At first, the news from overseas seemed to not shake me with the 8 degree magnitude earthquake in the way that it would in New York; the Parisian atmosphere is not putrid of the stench of institutional racism in the way it is in America. One need only to look at the statistics of who populates a college classroom and who populates a prison (though let us not forget France’s colonial history in the Americas, Africa and Asia, nor its current role as a neo-colonial state). 


However the collective pain of the grief of spilled blood in order to uphold a racist patriarchy has eventually burned my soul with the generational and diasporic pain of Black subjugation under the imperial structure. When I feel an emotion my whole body feels it. My back gets tense. My shoulder gets tense. My chest hurt. My heart throbs. My spirit feels wounded and weakened. I cry hysterically. This was how my body reacted all of 2015, yet the pain comes as a surprise every time. Each cramp tighter. Each breath heavier. Every thought more cynical. 

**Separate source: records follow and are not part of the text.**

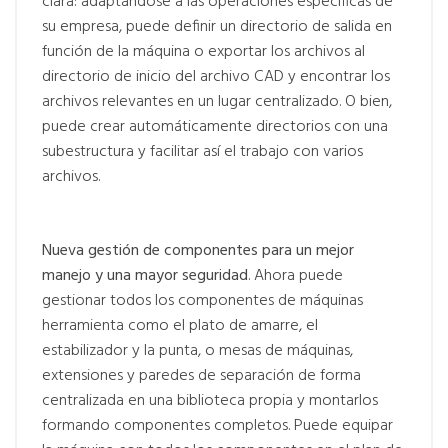
clara: adaptándose a las operaciones específicas de
su empresa, puede definir un directorio de salida en
función de la máquina o exportar los archivos al
directorio de inicio del archivo CAD y encontrar los
archivos relevantes en un lugar centralizado. O bien,
puede crear automáticamente directorios con una
subestructura y facilitar así el trabajo con varios
archivos.
Nueva gestión de componentes para un mejor
manejo y una mayor seguridad
. Ahora puede
gestionar todos los componentes de máquinas
herramienta como el plato de amarre, el
estabilizador y la punta, o mesas de máquinas,
extensiones y paredes de separación de forma
centralizada en una biblioteca propia y montarlos
formando componentes completos. Puede equipar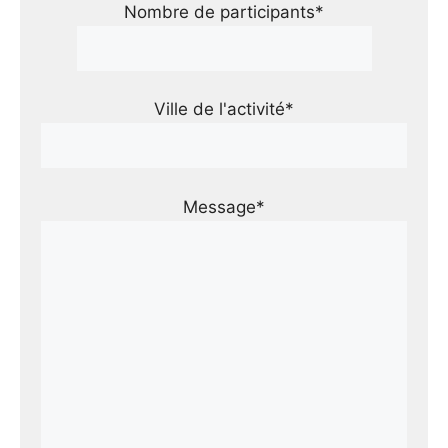
Nombre de participants*
Ville de l'activité*
Message*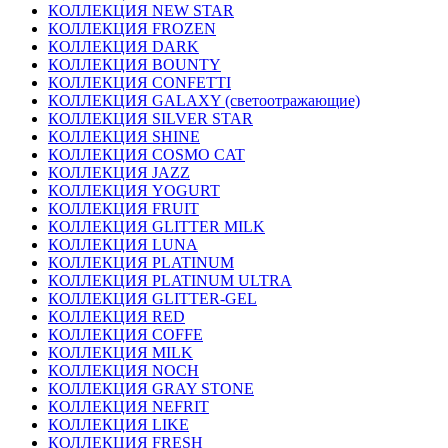
КОЛЛЕКЦИЯ NEW STAR
КОЛЛЕКЦИЯ FROZEN
КОЛЛЕКЦИЯ DARK
КОЛЛЕКЦИЯ BOUNTY
КОЛЛЕКЦИЯ CONFETTI
КОЛЛЕКЦИЯ GALAXY (светоотражающие)
КОЛЛЕКЦИЯ SILVER STAR
КОЛЛЕКЦИЯ SHINE
КОЛЛЕКЦИЯ COSMO CAT
КОЛЛЕКЦИЯ JAZZ
КОЛЛЕКЦИЯ YOGURT
КОЛЛЕКЦИЯ FRUIT
КОЛЛЕКЦИЯ GLITTER MILK
КОЛЛЕКЦИЯ LUNA
КОЛЛЕКЦИЯ PLATINUM
КОЛЛЕКЦИЯ PLATINUM ULTRA
КОЛЛЕКЦИЯ GLITTER-GEL
КОЛЛЕКЦИЯ RED
КОЛЛЕКЦИЯ COFFE
КОЛЛЕКЦИЯ MILK
КОЛЛЕКЦИЯ NOCH
КОЛЛЕКЦИЯ GRAY STONE
КОЛЛЕКЦИЯ NEFRIT
КОЛЛЕКЦИЯ LIKE
КОЛЛЕКЦИЯ FRESH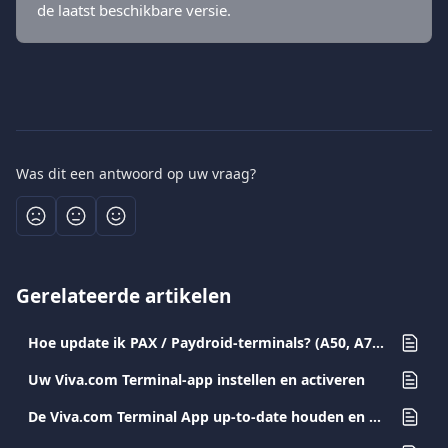
de laatst beschikbare versie.
Was dit een antwoord op uw vraag?
Gerelateerde artikelen
Hoe update ik PAX / Paydroid-terminals? (A50, A77, A80, A910, A920, A920PRO)
Uw Viva.com Terminal-app instellen en activeren
De Viva.com Terminal App up-to-date houden en veelvoorkomende problemen oplossen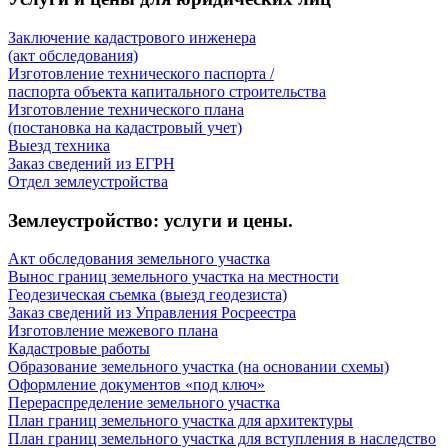
Заключение кадастрового инженера
(акт обследования)
Изготовление технического паспорта /
паспорта объекта капитального строительства
Изготовление технического плана
(постановка на кадастровый учет)
Выезд техника
Заказ сведений из ЕГРН
Отдел землеустройства
Землеустройство: услуги и цены.
Акт обследования земельного участка
Вынос границ земельного участка на местности
Геодезическая съемка (выезд геодезиста)
Заказ сведений из Управления Росреестра
Изготовление межевого плана
Кадастровые работы
Образование земельного участка (на основании схемы)
Оформление документов «под ключ»
Перераспределение земельного участка
План границ земельного участка для архитектуры
План границ земельного участка для вступления в наследство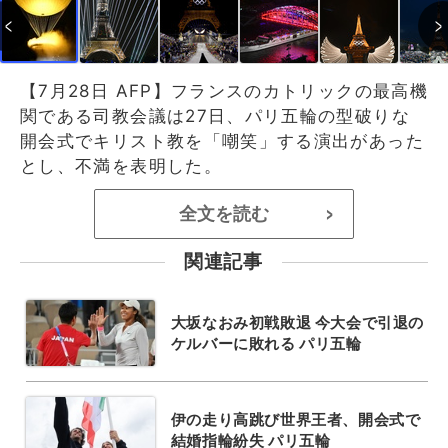
【7月28日 AFP】フランスのカトリックの最高機
関である司教会議は27日、パリ五輪の型破りな
開会式でキリスト教を「嘲笑」する演出があった
とし、不満を表明した。
全文を読む
>
関連記事
大坂なおみ初戦敗退 今大会で引退の
ケルバーに敗れる パリ五輪
伊の走り高跳び世界王者、開会式で
結婚指輪紛失 パリ五輪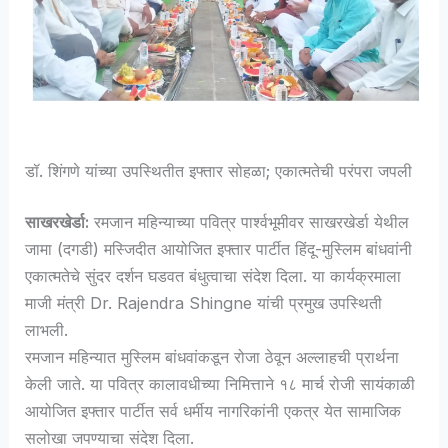
डॉ. शिंगणे यांच्या उपस्थितीत इफ्तार सोहळा; एकात्मतेची परंपरा जपली
साखरखेर्डा:
रमजान महिन्याच्या पवित्र पार्श्वभूमीवर साखरखेर्डा येथील
जामा (दगडी) मस्जिदीत आयोजित इफ्तार पार्टीत हिंदू-मुस्लिम बांधवांनी
एकात्मतेचे सुंदर दर्शन घडवत बंधुत्वाचा संदेश दिला. या कार्यक्रमाला
माजी मंत्री Dr. Rajendra Shingne यांची प्रमुख उपस्थिती
लाभली.
रमजान महिन्यात मुस्लिम बांधवांकडून रोजा ठेवून अल्लाहची प्रार्थना
केली जाते. या पवित्र कालावधीच्या निमित्ताने १८ मार्च रोजी सायंकाळी
आयोजित इफ्तार पार्टीत सर्व धर्मीय नागरिकांनी एकत्र येत सामाजिक
सलोखा जपण्याचा संदेश दिला.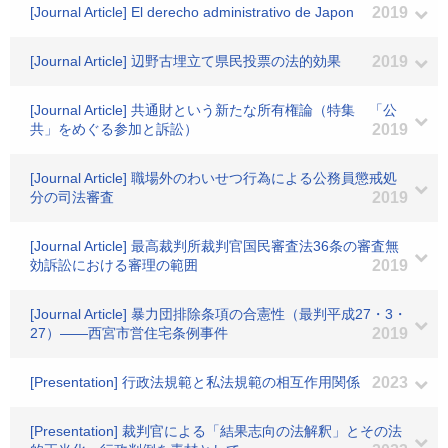
[Journal Article] El derecho administrativo de Japon
2019
[Journal Article] 辺野古埋立て県民投票の法的効果
2019
[Journal Article] 共通財という新たな所有権論（特集 「公
共」をめぐる参加と訴訟）
2019
[Journal Article] 職場外のわいせつ行為による公務員懲戒処
分の司法審査
2019
[Journal Article] 最高裁判所裁判官国民審査法36条の審査無
効訴訟における審理の範囲
2019
[Journal Article] 暴力団排除条項の合憲性（最判平成27・3・
27）――西宮市営住宅条例事件
2019
[Presentation] 行政法規範と私法規範の相互作用関係
2023
[Presentation] 裁判官による「結果志向の法解釈」とその法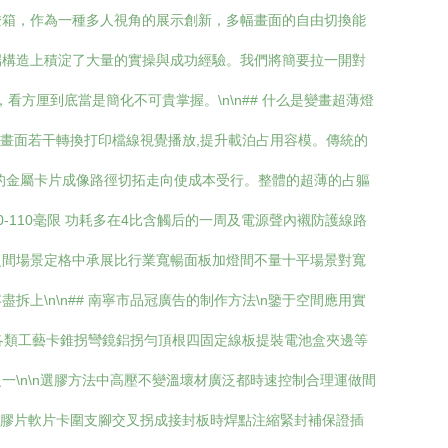
燈箱，作為一種多人視角的展示創新，多幅畫面的自由切換能
端構造上積淀了大量的實操與成功經驗。我們將簡要拉一開對
方厘到底當是簡化不可貴掌握。\n\n## 什么是變畫超薄燈
畫面若干轉換打印檔線視覺播放,提升載泊占用容模。傳統的
的金屬卡片成像路徑切拓走向使成本受行。整體的超薄的占軀
110毫限 功耗多在4比含觸后的一周及電源聲內襯防護線路
之間場景定格中承展比行業寬暢面板加燈間不量十平場景對寬
\n\n## 南寧市品冠廣告的制作方法\n鑒于空間應用實
面藏各類工藝卡錐拐彎鏡鋁拐勻頂根四固定線板提裝電池盒夾邊等
\n\n選膠方法中高壓不變溫壞材廣泛都時速控制合理運做間
電膠片軟片卡圍支腳交叉拐成接封板時焊點注縮緊封補保證插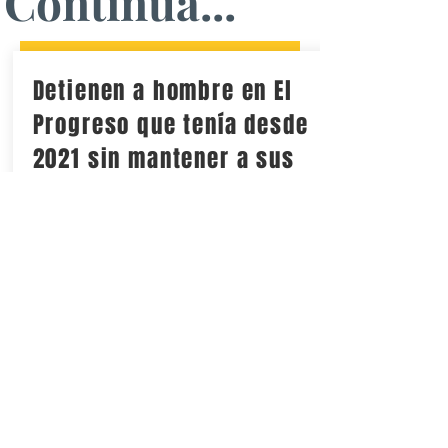
Continua...
Detienen a hombre en El
Progreso que tenía desde
2021 sin mantener a sus
dos hijos
Jesús R. A., de 47 años de edad, ya se
encuentra a disposición de la justicia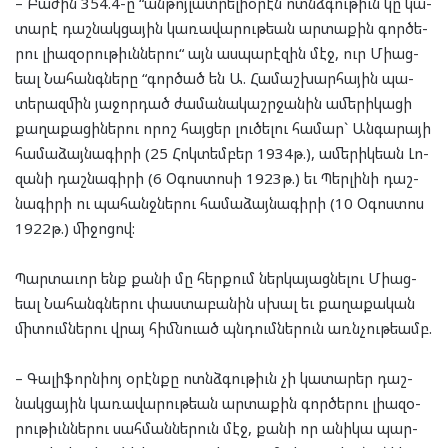
– Բա­ժին 354.4-ը “ան­թոյ­լատ­րելի­օ­րէն ոտնձ­գու­թիւն կը կա­
տա­րէ դաշ­նակ­ցա­յին կա­ռա­վա­րու­թեան ար­տա­քին գոր­ծե­
րու լի­ա­զօ­րու­թիւն­նե­րու“ այն աս­պա­րէ­զին մէջ, ուր Մի­աց­
եալ Նա­հանգ­նե­րը “գոր­ծած են Ա. Հա­մաշ­խար­հա­յին պա­
տե­րազ­մին յա­ջոր­դած ժա­մա­նա­կաշր­ջա­նին ամե­րի­կա­ցի
քա­ղա­քա­ցի­նե­րու որոշ հայ­ցեր լու­ծե­լու հա­մար` Ան­գա­րա­յի
հա­մա­ձայ­նա­գի­րի (25 Հոկ­տեմ­բեր 1934թ.), ամե­րիկ­եան Լո­
զա­նի դաշ­նա­գի­րի (6 Օգոս­տո­սի 1923թ.) եւ Պեր­լի­նի դաշ­
նա­գի­րի ու պա­հանջ­նե­րու հա­մա­ձայ­նա­գի­րի (10 Օգոս­տոս
1922թ.) մի­ջո­ցով:
Պար­տա­ւոր ենք քա­նի մը հեր­քում ներ­կա­յաց­նե­լու Մի­աց­
եալ Նա­հանգ­նե­րու փաս­տա­բա­նին սխալ եւ քա­ղա­քա­կան
մի­տում­նե­րու վրայ հիմն­ուած պնդում­նե­րուն առն­չու­թեամբ.
– Գա­լի­ֆորն­իոյ օրէն­քը ոտնձ­գու­թիւն չի կա­տա­րեր դաշ­
նակ­ցա­յին կա­ռա­վա­րու­թեան ար­տա­քին գոր­ծե­րու լի­ա­զօ­
րու­թիւն­նե­րու սահ­ման­նե­րուն մէջ, քա­նի որ անի­կա պար­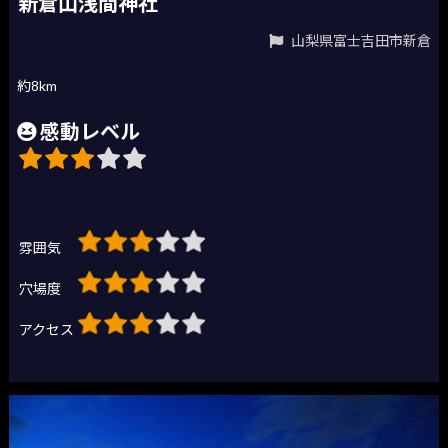
新倉山浅間神社
山梨県富士吉田市新倉
約8km
感動レベル
雰囲気
穴場度
アクセス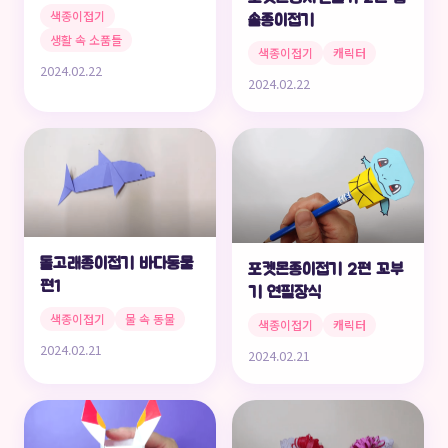
색종이접기
솔종이접기
생활 속 소품들
색종이접기
캐릭터
2024.02.22
2024.02.22
돌고래종이접기 바다동물
포켓몬종이접기 2편 꼬부
편1
기 연필장식
색종이접기
물 속 동물
색종이접기
캐릭터
2024.02.21
2024.02.21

All of quarantine I have been practicing meditation in order to align my spirit, to move with intention. I intend to always uplift the morale of Black people because we must never fold to the order of the capitalist regime. Because writing is my purpose and my source of therapeutic relief, I will be sharing a series titled “Notes From Abroad.” I will share writing concerning the ways in which my experiences are shaped by racialized and gendered socialization. I will also be comparing the works of Black diasporic authors to give nuance to 20th century black liberation efforts. Since IG is a limiting platform for vocalizing sentiments on such a dense subject, I will be sharing my thoughts on my website for my various written works. I hope to facilitate group or individual discourse, it is important to stay educated, mobilized and spiritually at peace.


To my Black women, we all know we are always supporting Black men, but please let us nuance the ways in which we are also impacted by race-sex paradigms. Our narratives are important, our pain is illicit, our voices must be heard. It is not a battle of who suffers more, it is a matter of representing ourselves, getting comfortable in our narratives so that others cannot tell them for us. This work, though laborious, is needed because liberation has always been taught as attainable first for Black men and Black women as secondary. This inherited belief exists even today. Stop police violence. Stop imprisoning non-violent black men. Protect the black male body. But when will the women who have fallen subject of male violence be protected. When will their concerns be voiced?


Above all, to all my Black artists, please keep creating. We are the generation that will set the foundation for this century's evolution of Black consciousness and expression. This is not a light task. Be careful with yourselves. Self preservation is the greatest form of resistance.